In the era of the progression of technologies in the field of cardiac surgery, conditions are created for effective surgical removal of atrial fibrillation, consisting in creating additional obstacles for riientri waves in the myocardium of the atria and preventing fibrillation. This technique allows you to effectively restore and maintain a sinus rhythm, not only with a paroxysmal, but also a permanent variant of atrial fibrillation. The disadvantage of surgical treatment is the need for carrying out electrocardiostimulation in a remote rehabilitation postoperative period. At present, surgical treatment of atrial fibrillation in an isolated form is extremely rare and in most cases is combined with surgical correction of valvular heart defects .
Prevention of atrial fibrillation
After the patient has seen all the signs of normal sinus rhythm restoration, supportive antiarrhythmic therapy should be prescribed, mostly to prevent the next paroxysm of fibrillation.

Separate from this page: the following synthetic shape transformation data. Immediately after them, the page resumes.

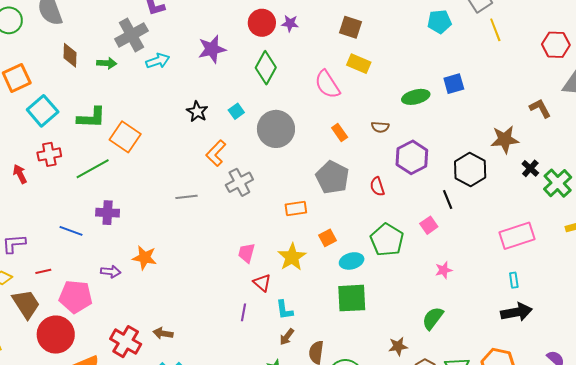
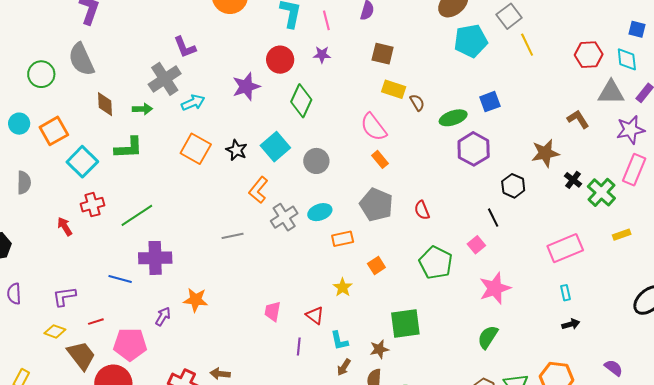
cyan pentagon: (439, 22) -> (471, 41), size x1.4
red circle: (262, 23) -> (280, 60), moved
pink semicircle: (327, 84) -> (374, 127), moved
cyan square: (236, 111) -> (275, 147), size x1.8
green L-shape: (91, 118) -> (129, 148), moved
brown semicircle: (380, 127) -> (417, 103), moved, turned -120
gray circle: (276, 129) -> (316, 161), size x0.7
orange square: (125, 137) -> (196, 149), moved
purple hexagon: (412, 157) -> (474, 149), moved
black hexagon: (470, 170) -> (513, 186), size x0.7
purple cross: (108, 213) -> (155, 258), size x1.4
pink trapezoid: (246, 253) -> (273, 311), moved
yellow star: (292, 257) -> (343, 287), size x0.7
cyan ellipse: (352, 261) -> (320, 212), moved
pink star: (444, 270) -> (495, 288), size x1.8
purple arrow: (111, 272) -> (163, 316), turned -60
black arrow: (517, 312) -> (571, 324), size x0.6
brown star: (398, 346) -> (379, 349), moved

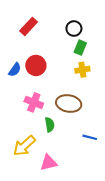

To this end, the preparations of the Propaghenon group are excellent, allowing in 50% of cases to maintain a sinus rhythm within one year. Absolute contraindications to the use of this drug are the post-infarction period and left ventricular dysfunction. However, recent randomized trials of the use of antiarrhythmic drugs and their positive effect on the prevention of recurrence of the disease prove the greatest efficacy of Amiodarone, which is devoid of most adverse reactions and can be used for a long period of time in a maintenance dosage.
Medication prophylaxis in atrial fibrillation is used only in the case of an increased risk of relapse that worsens the patient's condition. After the first episode of idiopathic paroxysmal atrial fibrillation, there are no indications for the prescription of drug antiarrhythmics as a prophylactic measure and it is sufficient to observe the regime of limiting provoking factors. In the case where the cause of fibrillation is any chronic pathology, the prevention of its recurrence will consist in the use of etiotropic therapy.
The main method of non-drug prophylaxis with proven positive efficacy is catheter-based linear ablation of the atrioventricular node, whose mechanism of action is to create additional barriers that prevent the propagation of excitation waves. According to statistical data, this technique allows 40% of patients to do without the use of medication prophylaxis of recurrence of fibrillation.
Preventative measures for atrial fibrillation should be aimed not only at preventing recurrence of the disease, but also at reducing the risk of complications, among which the leading position is occupied by thromboembolization of cerebral vessels. As the main preventive regimen of treatment in this situation, adequate anticoagulant therapy acts, which must be used for patients with mitral defects, hypertension, the presence of myocardial infarction and episodes of ischemic attack of the brain in the anamnesis. The drug of choice for the prevention of thromboembolic complications is Acetylsalicylic acid at an average daily dose of 365 mg orally.